Nel 2028 il Fondo sanitario nazionale (Fsn) arriverà dunque a 145 miliardi di euro, ma scende al 5,9% del Pil rispetto al 6,3% nel 2024. Nel 2026 si registra inoltre un gap di 6,8 miliardi di euro rispetto alle stime di spesa sanitaria: "La coperta delle regioni è sempre più corta e dal governo solo misure frammentate, e nessun rilancio del Ssn". Lo afferma la Fondazione Gimbe che, in vista della discussione parlamentare sul Ddl Bilancio 2026, ha condotto sul testo bollinato dalla Ragioneria Generale dello Stato un'analisi indipendente sulle risorse assegnate alla sanità.

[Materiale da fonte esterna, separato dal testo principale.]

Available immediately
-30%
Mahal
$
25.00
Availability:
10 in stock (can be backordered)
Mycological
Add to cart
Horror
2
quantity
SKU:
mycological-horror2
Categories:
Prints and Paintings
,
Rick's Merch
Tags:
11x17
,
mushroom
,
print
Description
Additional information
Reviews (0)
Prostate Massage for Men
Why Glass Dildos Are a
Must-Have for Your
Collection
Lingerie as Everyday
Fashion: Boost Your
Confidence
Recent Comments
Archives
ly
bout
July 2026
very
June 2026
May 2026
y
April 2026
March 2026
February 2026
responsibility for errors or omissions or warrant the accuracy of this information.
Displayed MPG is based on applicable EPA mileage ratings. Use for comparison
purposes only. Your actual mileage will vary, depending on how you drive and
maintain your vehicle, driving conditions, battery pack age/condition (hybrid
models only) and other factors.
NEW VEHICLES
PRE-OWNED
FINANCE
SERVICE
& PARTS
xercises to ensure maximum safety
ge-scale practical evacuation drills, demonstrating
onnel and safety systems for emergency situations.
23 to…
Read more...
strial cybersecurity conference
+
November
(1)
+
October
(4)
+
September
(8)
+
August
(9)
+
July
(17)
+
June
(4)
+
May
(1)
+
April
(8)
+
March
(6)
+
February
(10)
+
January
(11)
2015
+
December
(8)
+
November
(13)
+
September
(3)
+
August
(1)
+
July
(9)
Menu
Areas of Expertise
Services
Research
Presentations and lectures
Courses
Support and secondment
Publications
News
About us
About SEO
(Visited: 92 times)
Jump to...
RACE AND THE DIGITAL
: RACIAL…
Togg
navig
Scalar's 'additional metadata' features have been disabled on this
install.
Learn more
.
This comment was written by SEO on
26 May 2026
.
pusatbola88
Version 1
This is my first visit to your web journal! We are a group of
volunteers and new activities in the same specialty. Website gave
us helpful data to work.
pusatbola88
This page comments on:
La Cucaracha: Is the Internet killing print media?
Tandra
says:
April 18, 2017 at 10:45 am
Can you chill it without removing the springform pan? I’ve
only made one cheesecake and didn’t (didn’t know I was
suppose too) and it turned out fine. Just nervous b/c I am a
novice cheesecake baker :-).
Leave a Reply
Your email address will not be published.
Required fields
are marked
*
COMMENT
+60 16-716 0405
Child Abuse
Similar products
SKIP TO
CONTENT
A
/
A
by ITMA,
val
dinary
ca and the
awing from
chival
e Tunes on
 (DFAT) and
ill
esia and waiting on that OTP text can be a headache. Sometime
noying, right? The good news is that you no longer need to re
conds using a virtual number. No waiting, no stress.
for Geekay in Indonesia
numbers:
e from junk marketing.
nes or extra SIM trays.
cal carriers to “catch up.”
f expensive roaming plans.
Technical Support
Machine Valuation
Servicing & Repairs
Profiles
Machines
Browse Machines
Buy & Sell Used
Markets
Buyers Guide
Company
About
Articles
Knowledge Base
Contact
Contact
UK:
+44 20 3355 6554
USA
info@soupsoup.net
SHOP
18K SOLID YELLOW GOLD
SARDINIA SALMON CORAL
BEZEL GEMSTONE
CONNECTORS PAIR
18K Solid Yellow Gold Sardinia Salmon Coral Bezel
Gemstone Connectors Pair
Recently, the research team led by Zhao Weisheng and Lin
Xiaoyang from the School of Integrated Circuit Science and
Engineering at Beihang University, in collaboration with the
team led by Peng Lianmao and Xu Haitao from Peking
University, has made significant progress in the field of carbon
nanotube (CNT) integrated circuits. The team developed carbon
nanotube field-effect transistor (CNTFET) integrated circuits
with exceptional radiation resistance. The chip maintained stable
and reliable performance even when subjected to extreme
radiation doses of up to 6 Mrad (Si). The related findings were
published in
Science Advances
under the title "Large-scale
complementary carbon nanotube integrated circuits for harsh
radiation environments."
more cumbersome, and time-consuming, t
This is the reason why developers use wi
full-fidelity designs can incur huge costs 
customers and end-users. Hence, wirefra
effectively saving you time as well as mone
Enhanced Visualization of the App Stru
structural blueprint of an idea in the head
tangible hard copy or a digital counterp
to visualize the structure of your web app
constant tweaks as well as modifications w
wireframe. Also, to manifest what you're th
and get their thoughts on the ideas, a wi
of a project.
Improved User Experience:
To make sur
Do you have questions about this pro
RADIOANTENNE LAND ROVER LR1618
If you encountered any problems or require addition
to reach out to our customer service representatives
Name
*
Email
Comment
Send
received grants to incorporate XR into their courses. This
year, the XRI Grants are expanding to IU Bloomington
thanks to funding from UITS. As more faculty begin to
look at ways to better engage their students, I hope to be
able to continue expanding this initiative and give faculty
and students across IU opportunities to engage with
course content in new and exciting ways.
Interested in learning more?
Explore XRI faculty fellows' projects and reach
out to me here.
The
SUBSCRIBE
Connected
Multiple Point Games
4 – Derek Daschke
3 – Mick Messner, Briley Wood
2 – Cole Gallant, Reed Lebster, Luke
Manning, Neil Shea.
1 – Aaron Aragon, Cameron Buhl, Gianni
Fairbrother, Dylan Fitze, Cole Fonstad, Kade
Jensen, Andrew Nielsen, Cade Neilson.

"L'obiettivo - precisa il presidente Nino Cartabellotta - è verificare se, al di là delle cifre assolute, la Manovra 2026 rappresenti davvero un'inversione di tendenza, con un rilancio progressivo e strutturale del Fondo sanitario, oppure se si tratti dell'ennesima illusione contabile, che abbaglia con numeri altisonanti abilmente combinati". Intanto, rileva Gimbe, ai professionisti sanitari "vanno solo briciole, mentre le assunzioni di infermieri sono possibili solo dall'estero".